Russian government critic Alexej Navalny was deliberately poisoned – and not with any kind of poison: the chemical nerve agent “Novitschok”, which experts could detect in Navalny’s body, is a neurotoxin developed by the Soviet Union. It’s the same stuff that poisoned Russian ex-cop Sergei Skripal and his daughter in March 2018.
Martin Göttlicher is best known with chemical nerve agents. He heads the Institute for Toxicology at the Helmholtz Center in Munich. In an interview, he explains what triggers “Novitschok” in a body, what long-term consequences Navalny could potentially suffer permanently – and why the perpetrators would have chosen this poison.
Chillreport: Experts from the Berlin Charité managed to unambiguously detect the chemical nerve agent “Novitschok” in Alexej Navalny’s body. How hard is it
Martin Göttlicher: It’s very difficult, but it is possible. “Novitschok” inhibits an important enzyme: cholinesterase. This enzyme can be isolated from the body and a highly sensitive mass spectrometer can be used to detect if there are any residues of the active ingredient on it. It’s a very common and precise method – and it may have been successful now.
Navalny has been in an artificial coma since the attack and needs to be ventilated. Could he make a full recovery from this? Or can it preserve long-term damage?
Both are possible. Actually, acetylcholine, the messenger substance in the nervous system that can no longer be broken down, can be treated well with antidotes. But there is concern that long-term damage will persist – for example, muscle weakness or a memory impairment. And with such harsh treatments, there is always the possibility that complications will arise. Everything is currently open. After about three weeks, it should be clear how things will turn out for Mr. Navalny. However, it can take a long time to fully recover from such poisoning: half a year or even a whole year.

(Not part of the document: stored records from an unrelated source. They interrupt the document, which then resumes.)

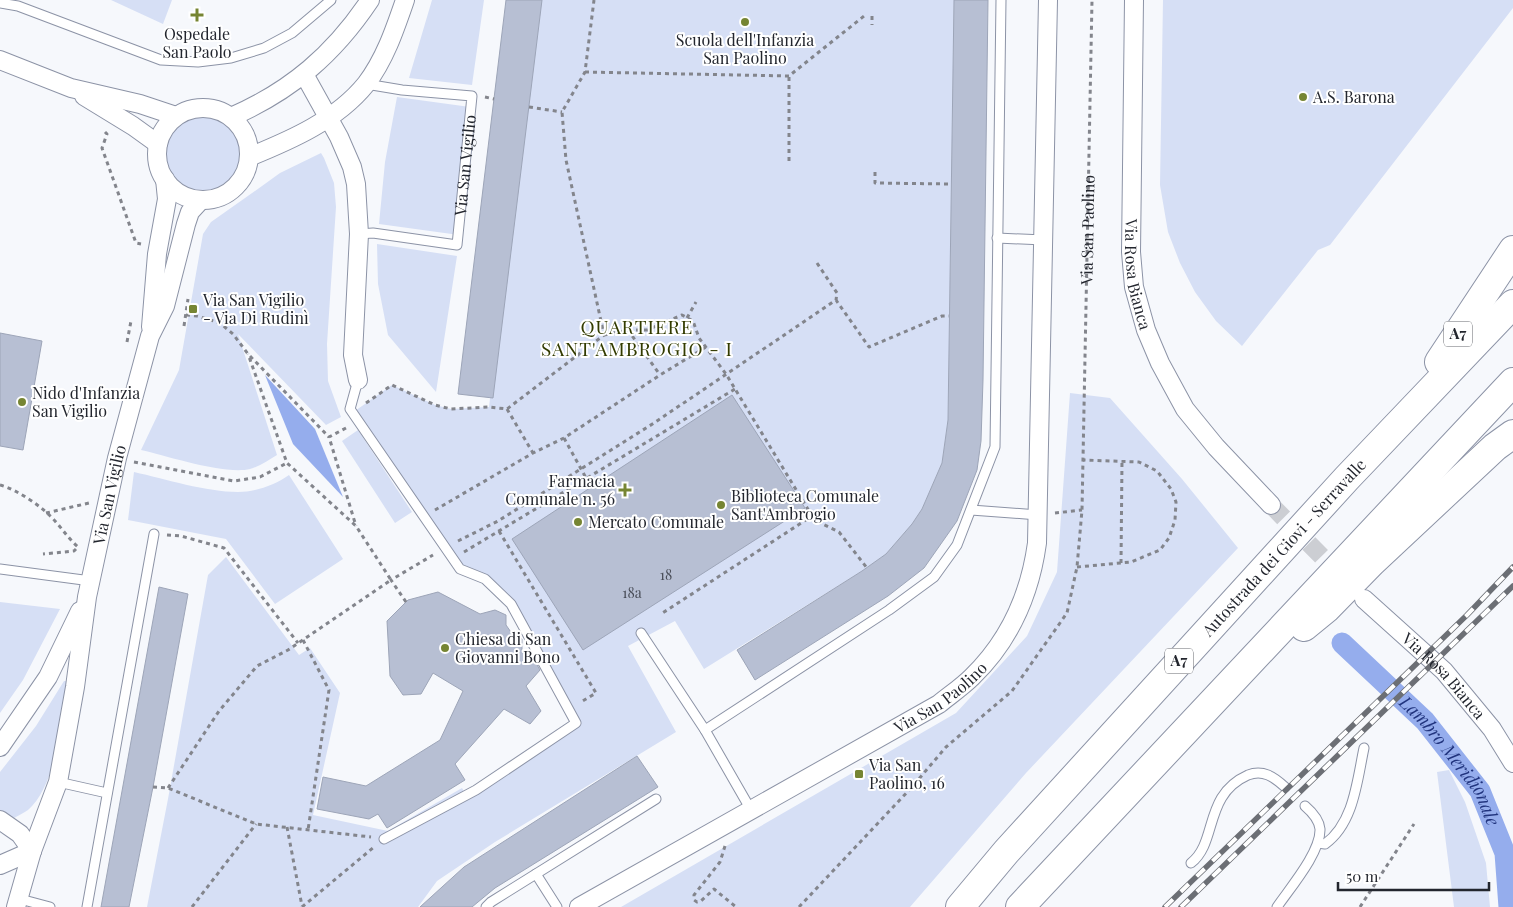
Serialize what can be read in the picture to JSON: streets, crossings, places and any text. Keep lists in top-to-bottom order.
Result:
{
  "streets": {
    "highway": ["A7", "Autostrada dei Giovi - Serravalle"],
    "street": ["Via San Vigilio", "Via San Paolino", "Via Rosa Bianca"]
  },
  "crossings": [
    ["A7", "Autostrada dei Giovi - Serravalle"]
  ],
  "districts": ["QUARTIERE SANT'AMBROGIO - I"],
  "water": ["Lambro Meridionale"],
  "places": {
    "health": ["Ospedale San Paolo", "Farmacia Comunale n. 56"],
    "other": [
      "Scuola dell'Infanzia San Paolino",
      "A.S. Barona",
      "Nido d'Infanzia San Vigilio",
      "Biblioteca Comunale Sant'Ambrogio",
      "Mercato Comunale",
      "Chiesa di San Giovanni Bono"
    ],
    "transit": ["Via San Vigilio - Via Di Rudinì", "Via San Paolino, 16"]
  },
  "house_numbers": ["18", "18a"],
  "scale_bar": "50 m"
}
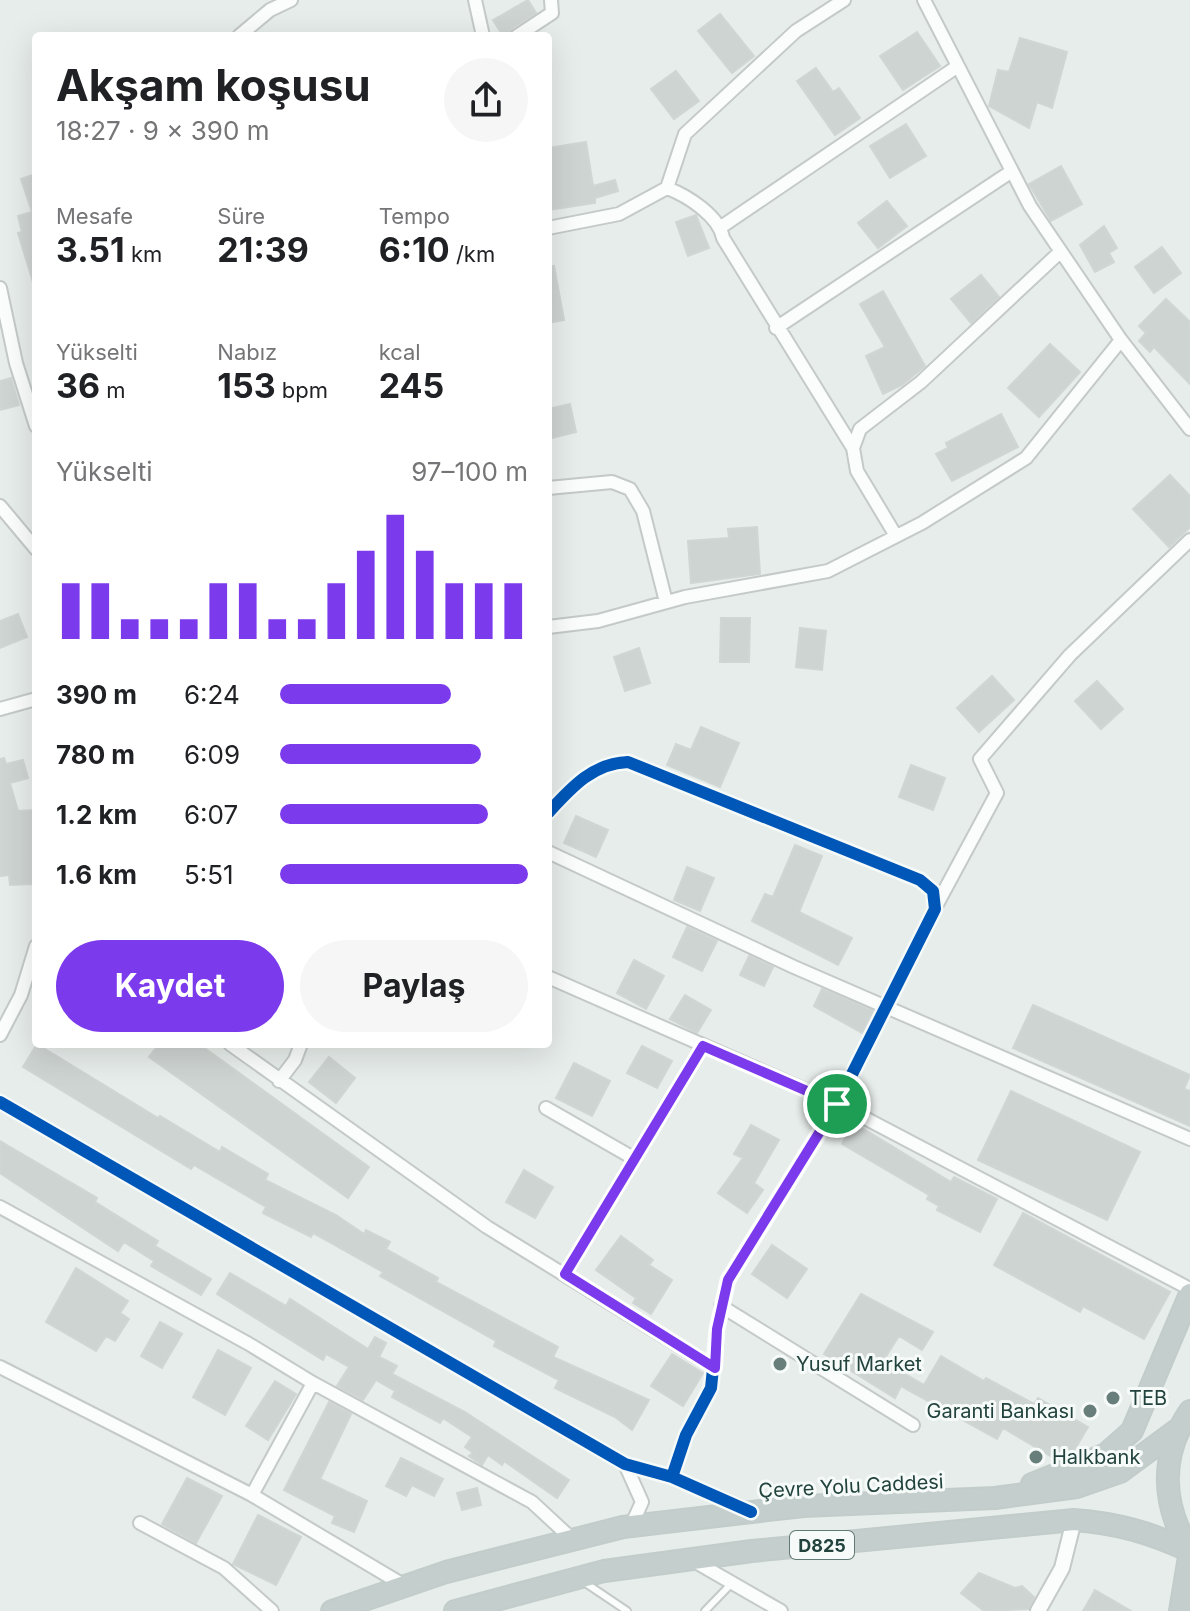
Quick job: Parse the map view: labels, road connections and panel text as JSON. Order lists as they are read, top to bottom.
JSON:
{
  "streets": {
    "highway": ["Çevre Yolu Caddesi", "D825"]
  },
  "crossings": [
    ["Çevre Yolu Caddesi", "D825"]
  ],
  "places": [
    "Yusuf Market",
    "TEB",
    "Garanti Bankası",
    "Halkbank"
  ],
  "page": {
    "heading": ["Akşam koşusu", "18:27 · 9 × 390 m"],
    "stats": [
      ["Mesafe", "3.51 km"],
      ["Süre", "21:39"],
      ["Tempo", "6:10 /km"],
      ["Yükselti", "36 m"],
      ["Nabız", "153 bpm"],
      ["kcal", "245"]
    ],
    "chart": ["Yükselti", "97–100 m"],
    "list": [
      {
        "name": "390 m",
        "note": "6:24"
      },
      {
        "name": "780 m",
        "note": "6:09"
      },
      {
        "name": "1.2 km",
        "note": "6:07"
      },
      {
        "name": "1.6 km",
        "note": "5:51"
      }
    ],
    "buttons": ["Kaydet", "Paylaş"]
  }
}
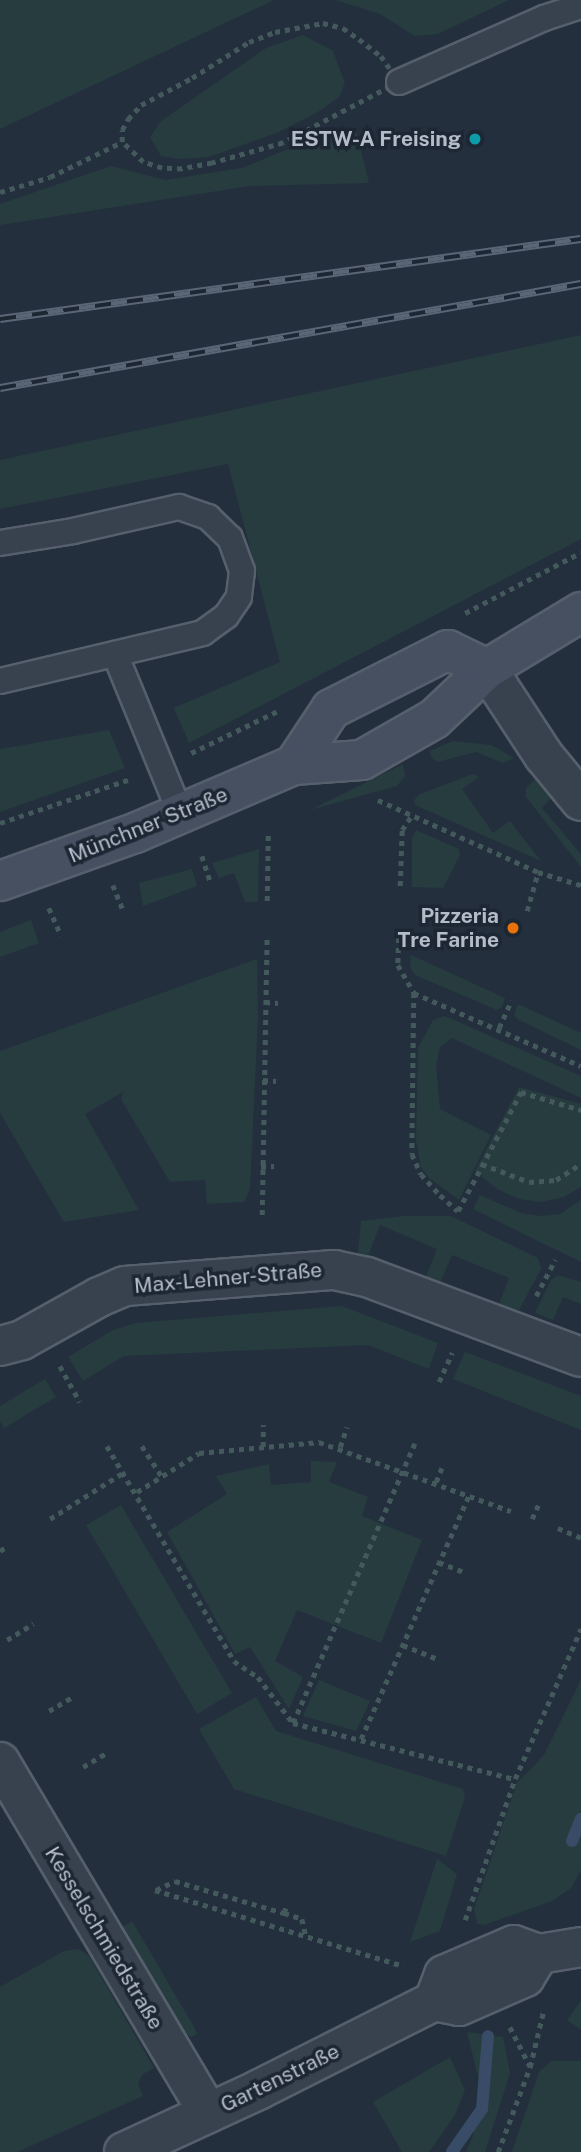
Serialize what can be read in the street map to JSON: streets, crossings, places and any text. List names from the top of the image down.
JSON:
{
  "streets": {
    "main road": ["Münchner Straße"],
    "street": ["Max-Lehner-Straße", "Kesselschmiedstraße", "Gartenstraße"]
  },
  "crossings": [
    ["Kesselschmiedstraße", "Gartenstraße"]
  ],
  "places": ["ESTW-A Freising", "Pizzeria Tre Farine"]
}
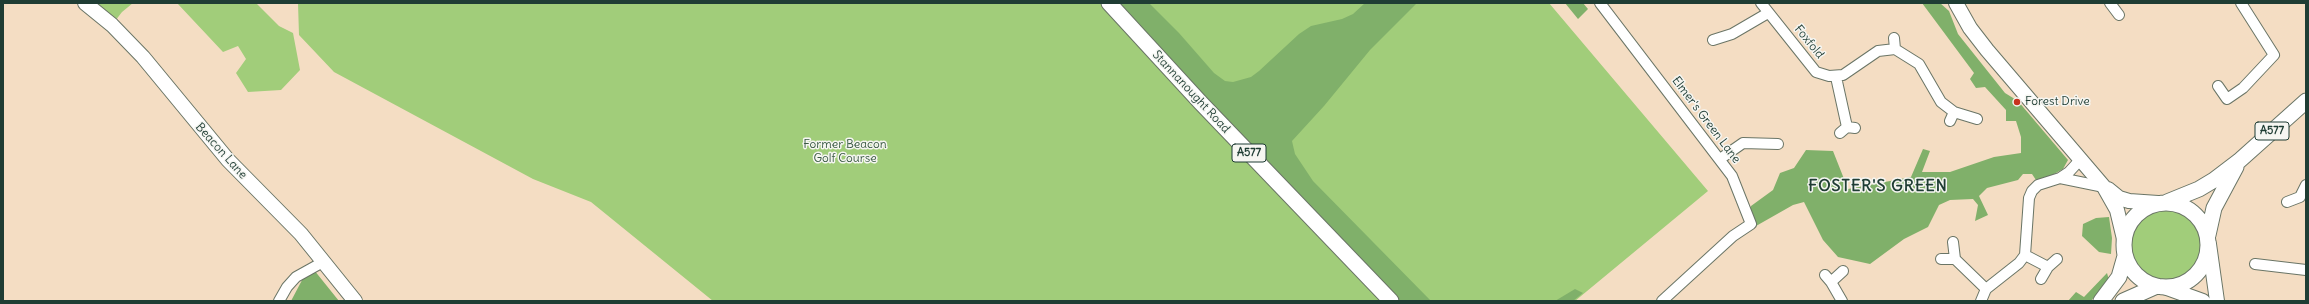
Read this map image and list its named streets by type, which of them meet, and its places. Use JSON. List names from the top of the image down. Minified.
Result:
{"streets":{"main road":["Stannanought Road","A577"],"street":["Foxfold","Elmer's Green Lane","Beacon Lane"]},"districts":["FOSTER'S GREEN"],"parks":["Former Beacon Golf Course"],"places":["Forest Drive"]}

Martin Göttlicher. The expert heads the Institute for Toxicology at the Helmholtz Center in Munich. (Source: Institute for Toxicology and Environmental Hygiene)
Novitschok is a Soviet nerve agent. Who has access to such a substance and who can manufacture it?
One can only speculate. The basic chemistry of these substances is known. To make “Novitschok” you need a good pharmacy, very good instruments, but not a high security grand piano. But above all, you need someone who is willing to put a lot of energy into production. It does not necessarily have to be a state. But it takes a certain amount of logistics – and it would be very difficult to let that go unnoticed in the long run.
How is such a poison administered? And how long does it take to work?
War drugs such as “Novitschok” have been developed in such a way that they can enter the body very easily: for example through the skin, through the air or through the gastrointestinal tract. They have been optimized so that the poisoning cannot be treated as easily as possible. In Navalny’s case, this means he got the poison shortly before collapsing: a few hours, maybe even minutes before that.
So far it looks like Alexei Navalny will survive the attack. Sergej Skripal and his daughter have also recovered. Is such a poison difficult to dose – or was it not even intended to kill her?
“Novichok” is not an ideal poison to kill someone. Above all, such an attack is a huge threat. “Novichok” is less lethal than other substances, but it is easy to use. You may have chosen a relatively simple method – with an uncertain outcome.